Start of DATA LISTING
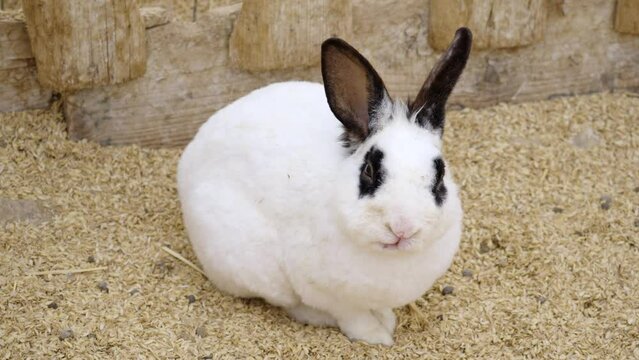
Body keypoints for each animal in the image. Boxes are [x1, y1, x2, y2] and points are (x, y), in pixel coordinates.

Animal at [178, 27, 472, 346]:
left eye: (439, 175)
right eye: (369, 170)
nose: (403, 227)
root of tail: (188, 159)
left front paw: (386, 319)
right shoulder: (330, 296)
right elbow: (352, 317)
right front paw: (377, 336)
End of DATA LISTING
ACTION ITEM: If a line in the listing has "right" in it, report that line.

THE COMPLETED TASK:
right eye: (369, 170)
right shoulder: (330, 296)
right elbow: (352, 317)
right front paw: (377, 336)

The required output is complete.